Drexel begins its early observance of the National Computer Science Education Week by hosting a variety of events from a computer programming competition to a workshop on making video games. One project could have an impact that lasts well beyond the week of computer science celebration.
Classes of sixth, seventh and eighth graders at St. Francis de Sales School will get a taste of freshman computer science at Drexel this Friday when a handful of undergraduates venture up Baltimore Ave. to pay a visit.
The trip is part of the week’s “Hour of Code” campaign intended to demystify coding and make it accessible to students at all grade levels. The undergraduates are members of DUCSTeach (pronounced “ducks”), a student group -whose claimed the feathery acronym referring to Drexel’s Computer Science Department- that wants to use its collective technological and computer savvy to help students and teachers.
“We’ll be doing a version of a lab that freshman computer science majors would do in ‘Intro to Computer Science’ at Drexel,” said Dan Ziegler, an undergraduate computer science major who started the group. “One exercise will show them how to set up formulas and the second one will teach them how to manipulate the formulas using basic coding techniques.”
The group will be working with about 40 students, from grades six to eight, during two class periods.

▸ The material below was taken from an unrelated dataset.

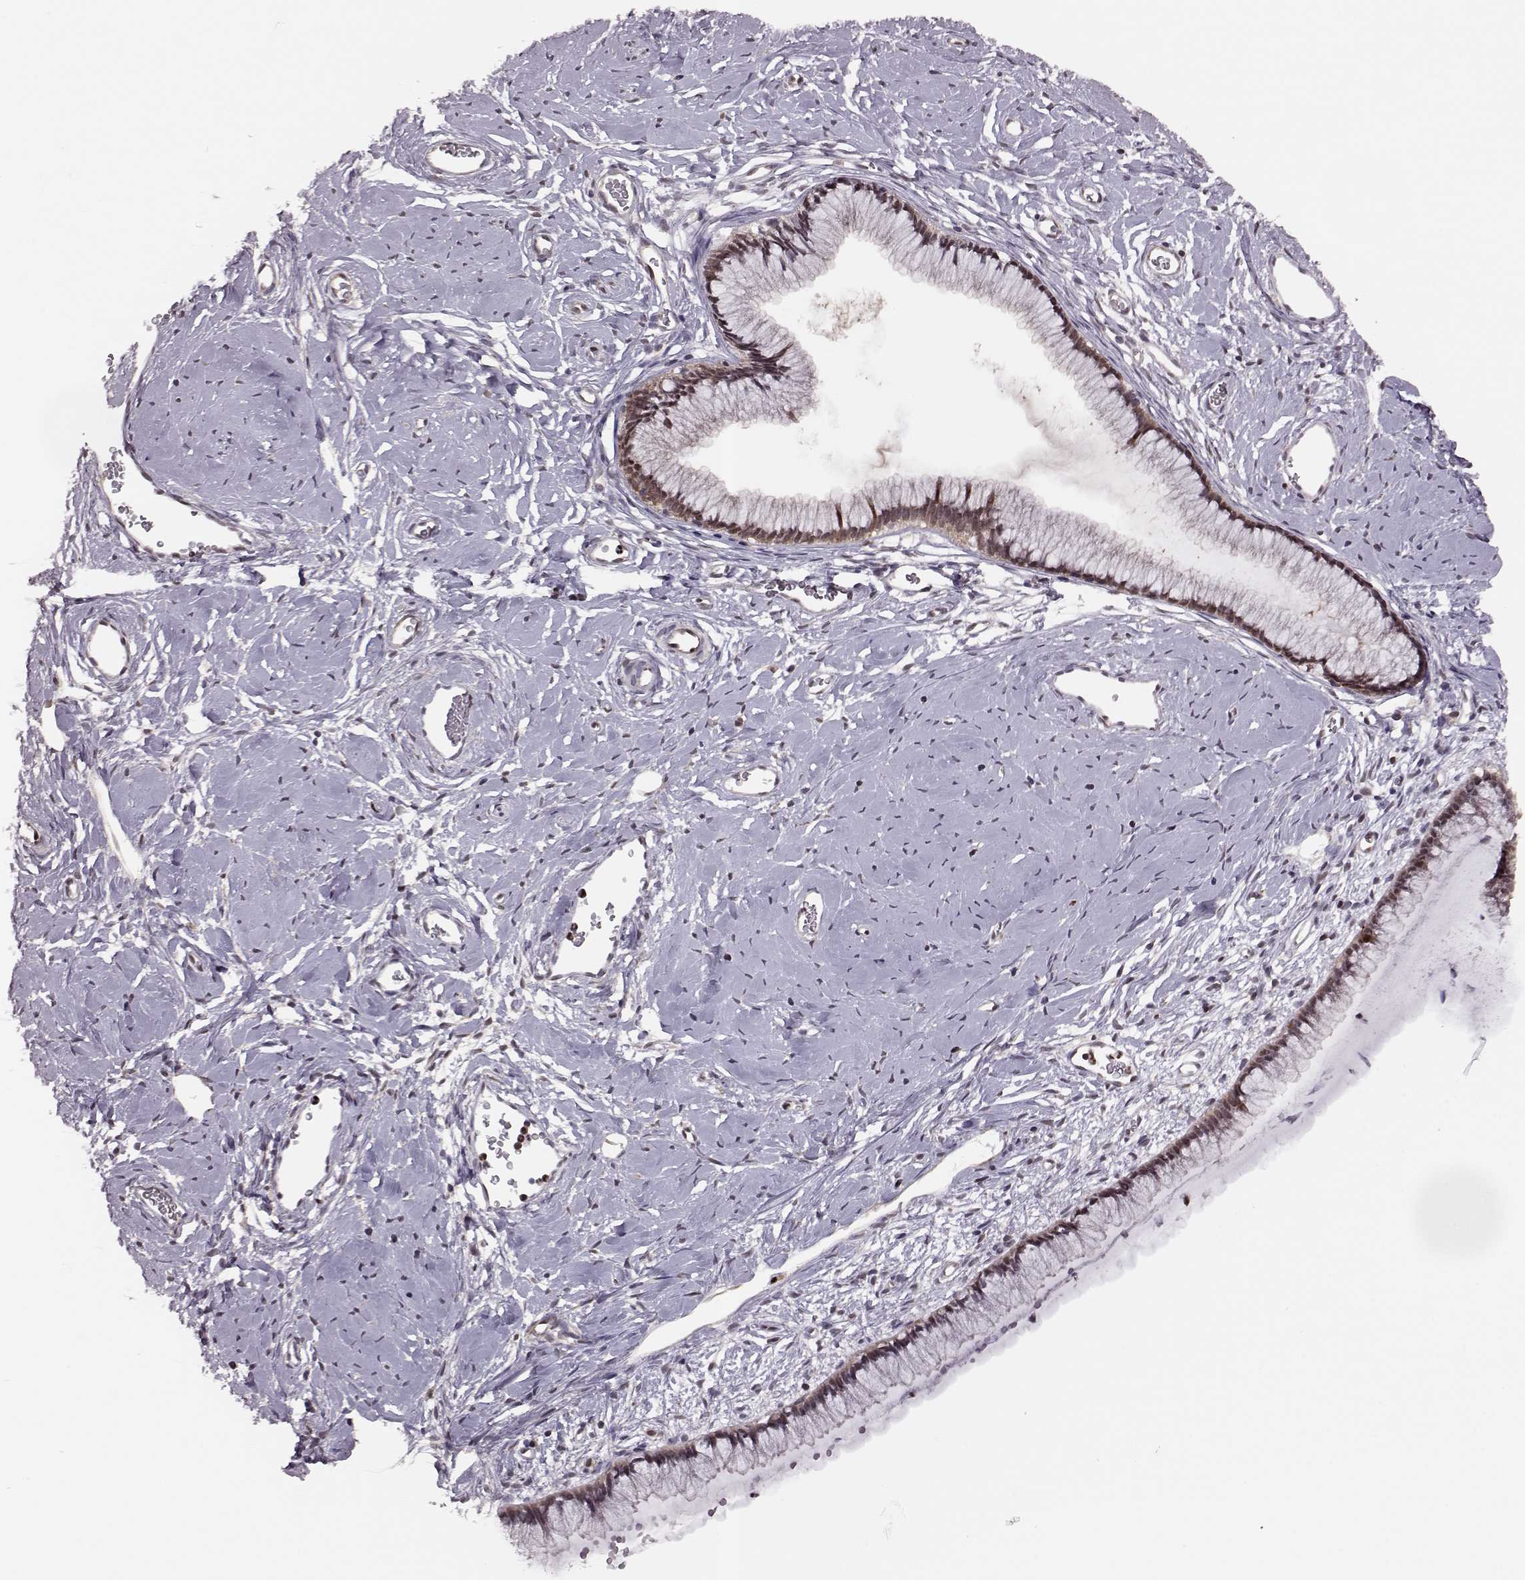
{"staining": {"intensity": "moderate", "quantity": "25%-75%", "location": "nuclear"}, "tissue": "cervix", "cell_type": "Glandular cells", "image_type": "normal", "snomed": [{"axis": "morphology", "description": "Normal tissue, NOS"}, {"axis": "topography", "description": "Cervix"}], "caption": "DAB immunohistochemical staining of unremarkable cervix exhibits moderate nuclear protein positivity in approximately 25%-75% of glandular cells. (Stains: DAB (3,3'-diaminobenzidine) in brown, nuclei in blue, Microscopy: brightfield microscopy at high magnification).", "gene": "KLF6", "patient": {"sex": "female", "age": 40}}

Ziegler hatched the idea for DUCSTeach last fall during his honors section of Intro to Computer Science. When the professor, Dr. Jeffrey Popyack, challenged his honors students to fulfill their five-hour freshman service requirement by pooling their collective knowledge and talents to do something that could make a difference well beyond the end of the semester.“I was always the guy who got called up by the teacher to help fix the projector,” Ziegler said.
Gathering a group of his classmates, who also needed to fulfill their service requirement, Ziegler connected with St. Francis de Sales School through the Computer Science Department’s outreach coordinator.

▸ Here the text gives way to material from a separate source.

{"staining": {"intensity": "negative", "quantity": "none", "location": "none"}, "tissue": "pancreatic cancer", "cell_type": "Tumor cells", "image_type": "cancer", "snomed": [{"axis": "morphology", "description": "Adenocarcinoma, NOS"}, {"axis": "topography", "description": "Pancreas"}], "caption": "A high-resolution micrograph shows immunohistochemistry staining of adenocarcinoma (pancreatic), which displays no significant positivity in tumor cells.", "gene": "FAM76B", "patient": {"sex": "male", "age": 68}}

St. Francis is a Catholic, K-8 school with a passion for providing its students with STEM education opportunities. Each of its 500 students is equipped with either an iPad or a Netbook at school and teachers use a state-of-the-art learning management system called “It’s Learning” along with smart boards in the classroom.Sue Small is the technology coordinator at St. Francis –she is the one who gets called up by the teachers to fix their smart boards.
It was a natural connection.
During Computer Science Education Week last year, Ziegler and a handful of his peers went to de Sales to meet with students from Small’s “Technology Club” to give them some pointers on coding. The hour-long session went so well that the Drexel group decided to make weekly visits to the school for the rest of the school year, helping the students to build websites and even participate in a coding competition.
“I teach them all I can,” said Small of her Tech Club students. “But this opportunity with Drexel is a way to help them continue learning. If the Drexel students continue to work with them, they can teach them more than I can. Whether they go into computer science or not, just having this basic knowledge and understanding of computing can help them in the long run.”
Ziegler even reprised his old role as teacher’s technology assistant by joining his peers to help St. Francis teachers become fluent in using their learning management system and smart boards.
“Sometimes they’re too scared or frustrated to mess up in front of their students, so they won’t use the technology or won’t use it to its full extent until they’re comfortable with it,” Ziegler said. “And if teachers aren’t ‘going digital’ it’s a setback for their students.”